The simple joy of advertising…

In the last few weeks I feel like I have been inundated with the same repetitive message, it’s followed me when I check email, it’s followed me when I’m reading the trade press online, it’s even followed me when I’m reading my social media updates in trap one (c’mon on…we all do it – don’t we?)

Thankfully it isn’t re-targeting, cookie harvesting, trading desks versus networks, attribution models, VPAID definitions, or any of the above, it is simply – people debating the merits of good and bad advertising, and it’s great to see. It has to be a good thing to take the odd five minutes here and there to remind yourself of some of the great creativity our industry delivers, either via intelligent placement or simple, great messaging.

My renewed vigour with the joy of advertising started as it should, with great copy; the Guardian’s ‘Three Little Pigs’ ad by BBH. Brilliant, and still, weeks later, being debated across the mainstream press and our own industry.

Next up, NABS, (another fantastic industry initiative) put on a talk with Ray Snoddy and Lord Tim Bell.
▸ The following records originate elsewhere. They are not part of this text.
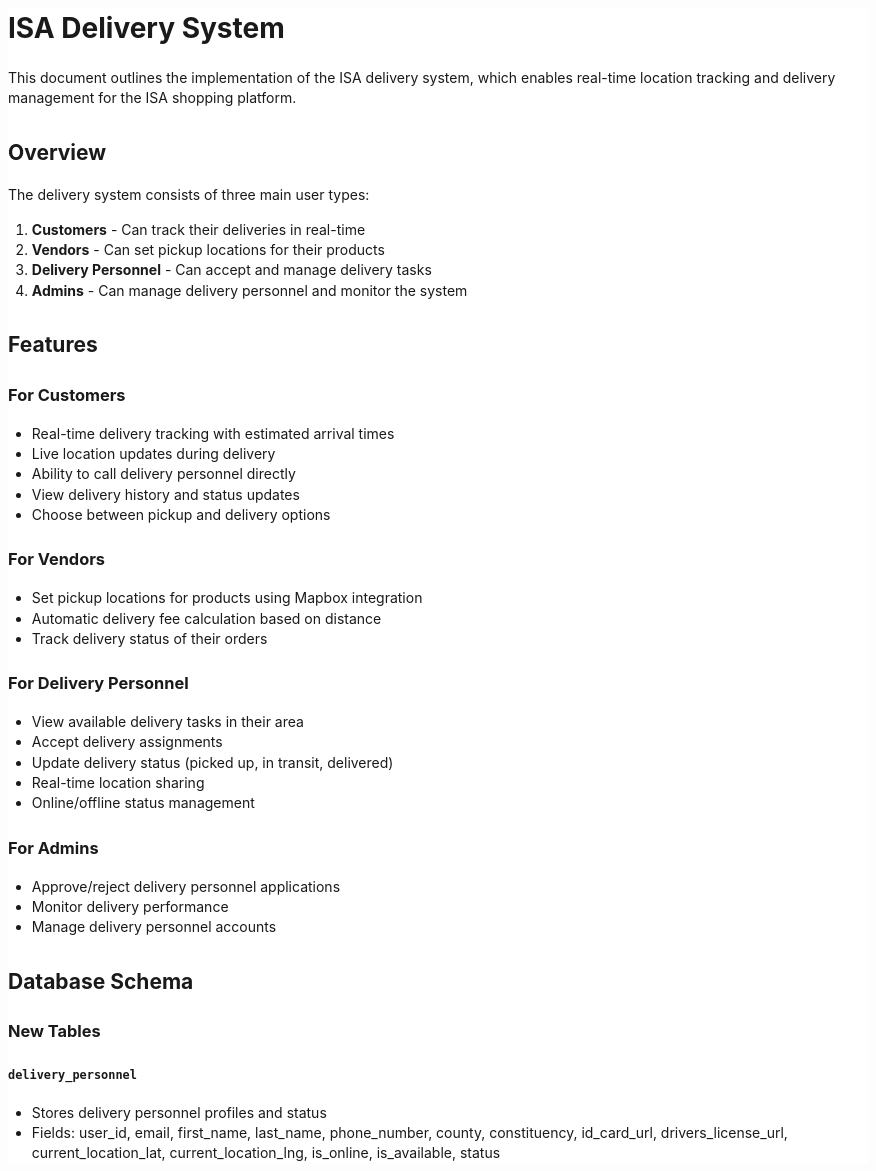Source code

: # ISA Delivery System

This document outlines the implementation of the ISA delivery system, which enables real-time location tracking and delivery management for the ISA shopping platform.

## Overview

The delivery system consists of three main user types:
1. **Customers** - Can track their deliveries in real-time
2. **Vendors** - Can set pickup locations for their products
3. **Delivery Personnel** - Can accept and manage delivery tasks
4. **Admins** - Can manage delivery personnel and monitor the system

## Features

### For Customers
- Real-time delivery tracking with estimated arrival times
- Live location updates during delivery
- Ability to call delivery personnel directly
- View delivery history and status updates
- Choose between pickup and delivery options

### For Vendors
- Set pickup locations for products using Mapbox integration
- Automatic delivery fee calculation based on distance
- Track delivery status of their orders

### For Delivery Personnel
- View available delivery tasks in their area
- Accept delivery assignments
- Update delivery status (picked up, in transit, delivered)
- Real-time location sharing
- Online/offline status management

### For Admins
- Approve/reject delivery personnel applications
- Monitor delivery performance
- Manage delivery personnel accounts

## Database Schema

### New Tables

#### `delivery_personnel`
- Stores delivery personnel profiles and status
- Fields: user_id, email, first_name, last_name, phone_number, county, constituency, id_card_url, drivers_license_url, current_location_lat, current_location_lng, is_online, is_available, status
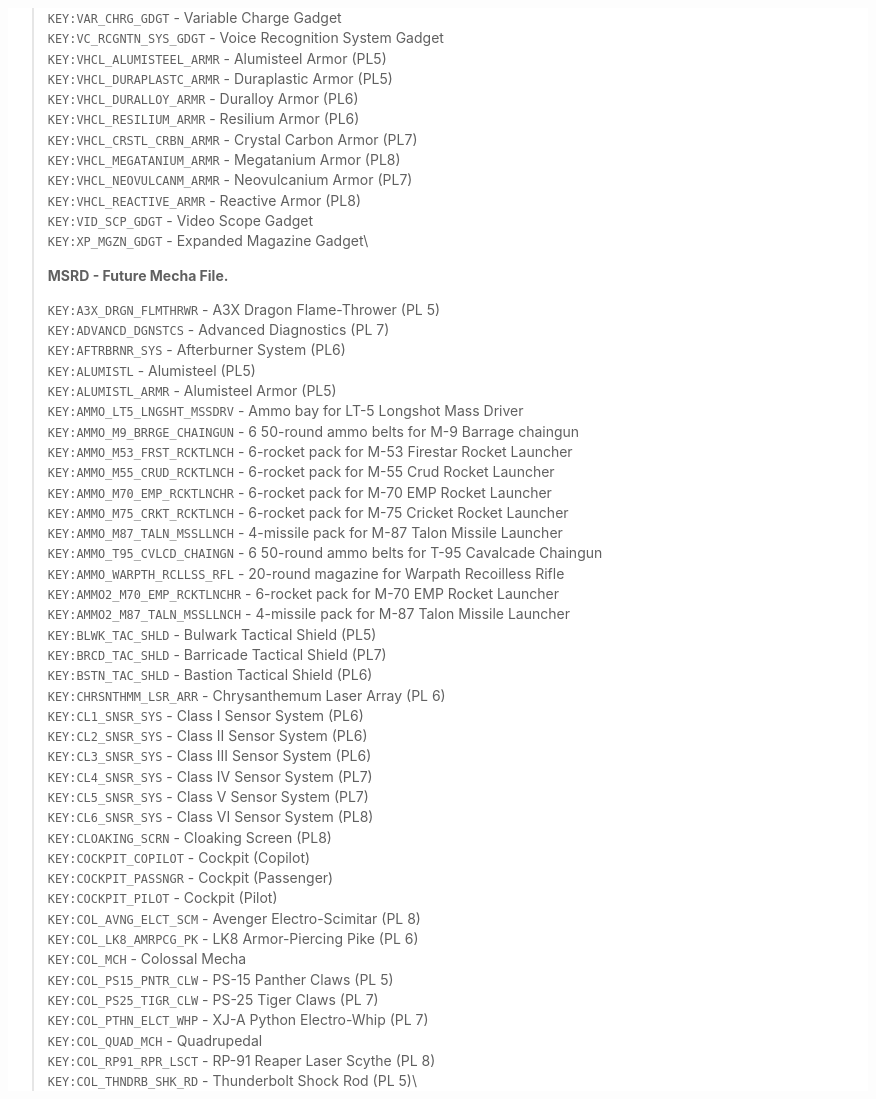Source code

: > `KEY:VAR_CHRG_GDGT` - Variable Charge Gadget\
> `KEY:VC_RCGNTN_SYS_GDGT` - Voice Recognition System Gadget\
> `KEY:VHCL_ALUMISTEEL_ARMR` - Alumisteel Armor (PL5)\
> `KEY:VHCL_DURAPLASTC_ARMR` - Duraplastic Armor (PL5)\
> `KEY:VHCL_DURALLOY_ARMR` - Duralloy Armor (PL6)\
> `KEY:VHCL_RESILIUM_ARMR` - Resilium Armor (PL6)\
> `KEY:VHCL_CRSTL_CRBN_ARMR` - Crystal Carbon Armor (PL7)\
> `KEY:VHCL_MEGATANIUM_ARMR` - Megatanium Armor (PL8)\
> `KEY:VHCL_NEOVULCANM_ARMR` - Neovulcanium Armor (PL7)\
> `KEY:VHCL_REACTIVE_ARMR` - Reactive Armor (PL8)\
> `KEY:VID_SCP_GDGT` - Video Scope Gadget\
> `KEY:XP_MGZN_GDGT` - Expanded Magazine Gadget\
>
> **MSRD - Future Mecha File.**
>
> `KEY:A3X_DRGN_FLMTHRWR` - A3X Dragon Flame-Thrower (PL 5)\
> `KEY:ADVANCD_DGNSTCS` - Advanced Diagnostics (PL 7)\
> `KEY:AFTRBRNR_SYS` - Afterburner System (PL6)\
> `KEY:ALUMISTL` - Alumisteel (PL5)\
> `KEY:ALUMISTL_ARMR` - Alumisteel Armor (PL5)\
> `KEY:AMMO_LT5_LNGSHT_MSSDRV` - Ammo bay for LT-5 Longshot Mass Driver\
> `KEY:AMMO_M9_BRRGE_CHAINGUN` - 6 50-round ammo belts for M-9 Barrage
> chaingun\
> `KEY:AMMO_M53_FRST_RCKTLNCH` - 6-rocket pack for M-53 Firestar Rocket
> Launcher\
> `KEY:AMMO_M55_CRUD_RCKTLNCH` - 6-rocket pack for M-55 Crud Rocket
> Launcher\
> `KEY:AMMO_M70_EMP_RCKTLNCHR` - 6-rocket pack for M-70 EMP Rocket
> Launcher\
> `KEY:AMMO_M75_CRKT_RCKTLNCH` - 6-rocket pack for M-75 Cricket Rocket
> Launcher\
> `KEY:AMMO_M87_TALN_MSSLLNCH` - 4-missile pack for M-87 Talon Missile
> Launcher\
> `KEY:AMMO_T95_CVLCD_CHAINGN` - 6 50-round ammo belts for T-95
> Cavalcade Chaingun\
> `KEY:AMMO_WARPTH_RCLLSS_RFL` - 20-round magazine for Warpath
> Recoilless Rifle\
> `KEY:AMMO2_M70_EMP_RCKTLNCHR` - 6-rocket pack for M-70 EMP Rocket
> Launcher\
> `KEY:AMMO2_M87_TALN_MSSLLNCH` - 4-missile pack for M-87 Talon Missile
> Launcher\
> `KEY:BLWK_TAC_SHLD` - Bulwark Tactical Shield (PL5)\
> `KEY:BRCD_TAC_SHLD` - Barricade Tactical Shield (PL7)\
> `KEY:BSTN_TAC_SHLD` - Bastion Tactical Shield (PL6)\
> `KEY:CHRSNTHMM_LSR_ARR` - Chrysanthemum Laser Array (PL 6)\
> `KEY:CL1_SNSR_SYS` - Class I Sensor System (PL6)\
> `KEY:CL2_SNSR_SYS` - Class II Sensor System (PL6)\
> `KEY:CL3_SNSR_SYS` - Class III Sensor System (PL6)\
> `KEY:CL4_SNSR_SYS` - Class IV Sensor System (PL7)\
> `KEY:CL5_SNSR_SYS` - Class V Sensor System (PL7)\
> `KEY:CL6_SNSR_SYS` - Class VI Sensor System (PL8)\
> `KEY:CLOAKING_SCRN` - Cloaking Screen (PL8)\
> `KEY:COCKPIT_COPILOT` - Cockpit (Copilot)\
> `KEY:COCKPIT_PASSNGR` - Cockpit (Passenger)\
> `KEY:COCKPIT_PILOT` - Cockpit (Pilot)\
> `KEY:COL_AVNG_ELCT_SCM` - Avenger Electro-Scimitar (PL 8)\
> `KEY:COL_LK8_AMRPCG_PK` - LK8 Armor-Piercing Pike (PL 6)\
> `KEY:COL_MCH` - Colossal Mecha\
> `KEY:COL_PS15_PNTR_CLW` - PS-15 Panther Claws (PL 5)\
> `KEY:COL_PS25_TIGR_CLW` - PS-25 Tiger Claws (PL 7)\
> `KEY:COL_PTHN_ELCT_WHP` - XJ-A Python Electro-Whip (PL 7)\
> `KEY:COL_QUAD_MCH` - Quadrupedal\
> `KEY:COL_RP91_RPR_LSCT` - RP-91 Reaper Laser Scythe (PL 8)\
> `KEY:COL_THNDRB_SHK_RD` - Thunderbolt Shock Rod (PL 5)\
Now love him or loathe him, Lord Bell can never be accused of lacking opinion and he took great pains to encourage everybody there to be proud of our work and our output, with some great stories about political advertising (both sides of the spectrum!).

We had the return of the Advertising Association with their LEAD event where we heard an industry call to arms from Cilla Snowball and a great presentation from Keith Weed who spoke of the industry’s opportunity to work alongside consumers and ‘positively shape the lives of future generations’. Finally I really enjoyed an article by Greg Grimmer in a rival publication to this one. It was great because whilst we can all wax lyrical about creative, there is always one person at a party who bemoans our industry for driving materialism – and as he pointed out, remind them that three of the biggest global brands are all free to consumers specifically because of advertising – Google, Facebook and Twitter.

Screw the so-called golden age of advertising – it’s the advertising that’s golden, and it always will be. The distribution methods have changed, the copy is always changing and now ads follow me around the web, but this is a great industry and I will be making a concerted effort to make sure everybody around me knows it.

  • Gary Bembridge

    Thanks for the thought provoking post!

    One of the biggest challenges any advertising faces is simply “being noticed”. As someone once said: “it is better to be noticed once than ignored 1000 times”! So much of the ad messages we are bombarded with literally fall off our backs like water off a duck’s back.

    There are a few gems that we notice, and then as they intrigue and interest us we then remember them, digest the messages and talk about them. The recent Guardian ad you refer to is one such ad. It stopped us and made us all think – and we found others around us were doing the same. The discussion and debate starts and the ad (despite being shown not that much) becomes important and remembered!

    Unfortunately, testing and the pressures in large organisations and the long and committee like approach to advertising development kills off so many good ideas. We end up seeing the same old thing over and over!